Kirschenmann receives Seventh Generation award

The Center for Rural Affairs and the Consortium for Sustainable Agriculture Research and Education have named Leopold Center director Fred Kirschenmann as their 2001 recipient of the Seventh Generation Research Award.

He received the honor in October at the annual meeting of the Tri-Societies (American Society of Agronomy, Soil Science Society of America and Crop Science Society of America) in North Carolina.

The award highlights innovators in agricultural research whose work furthers sustainable food and farming systems that are practical, productive, and environmentally sound. It is named after the philosophy and tradition of the Iroquois people and other North American tribes to plan current activities (agriculture, hunting, fishing) with seven generations (150 years) of beneficiaries in mind. Kirschenmann is the second recipient of the award.

Kirschenmann came to the Leopold Center in July 2001, and is still involved in managing his family's 3,500-acre North Dakota farm. The farm is a natural prairie livestock grazing system that combines a nine-crop rotation of cereal grains, forages, and green manure. It has been used in a number of research studies and has been headquarters for Farm Verified Organic, an internationally recognized organic certification agency that Kirschenmann helped found and was president of for 10 years.

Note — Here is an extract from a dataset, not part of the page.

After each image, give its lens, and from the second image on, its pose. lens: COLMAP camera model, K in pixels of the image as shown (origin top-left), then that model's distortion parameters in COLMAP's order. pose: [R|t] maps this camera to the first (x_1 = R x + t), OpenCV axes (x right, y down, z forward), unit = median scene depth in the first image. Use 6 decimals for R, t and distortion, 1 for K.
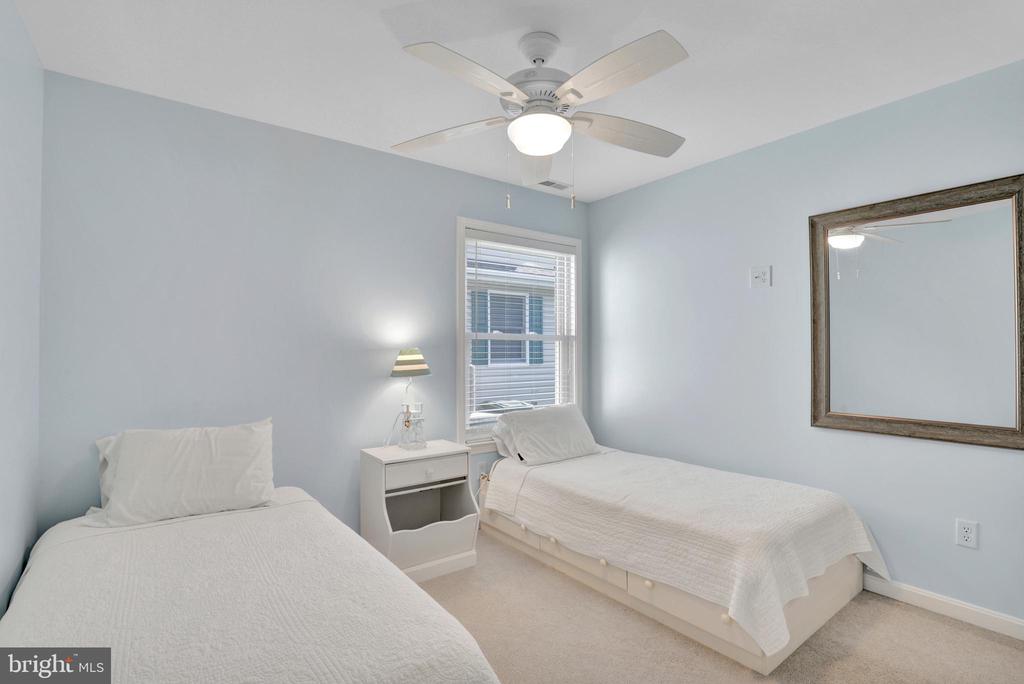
lens RADIAL K [[478.7, 0, 504.0], [0, 478.7, 343.0], [0, 0, 1]] dist [-0.034346, 0.004539]
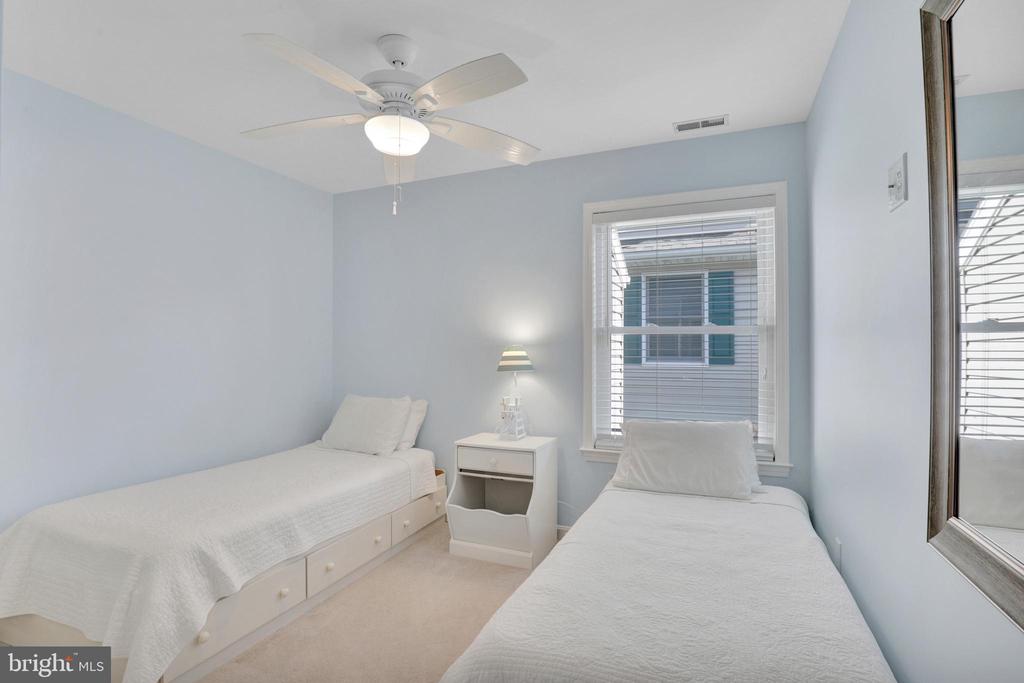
lens RADIAL K [[478.7, 0, 512.7], [0, 478.7, 342.3], [0, 0, 1]] dist [-0.034346, 0.004539]
pose [[0.533169, -0.005830, -0.845989, 0.564997], [0.014023, 0.999900, 0.001948, 0.002540], [0.845892, -0.012902, 0.533197, 0.351298]]
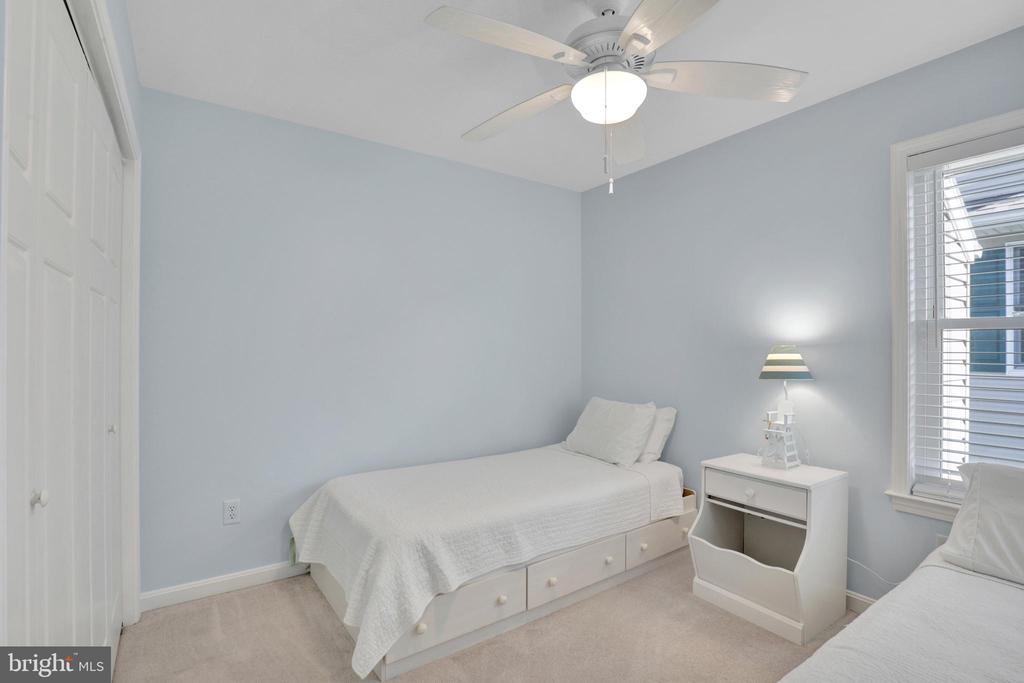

In the nomination, Kirschenmann was commended for the way he has "brought together practical needs for a more ecologically-friendly agriculture, academic needs for interdisciplinary research strategies, and national needs for sustainable economic policies that strengthen the entire food and agriculture system."

Established in 1973 the Center for Rural Affairs is a private, nonprofit organization located in Walthill, Nebraska.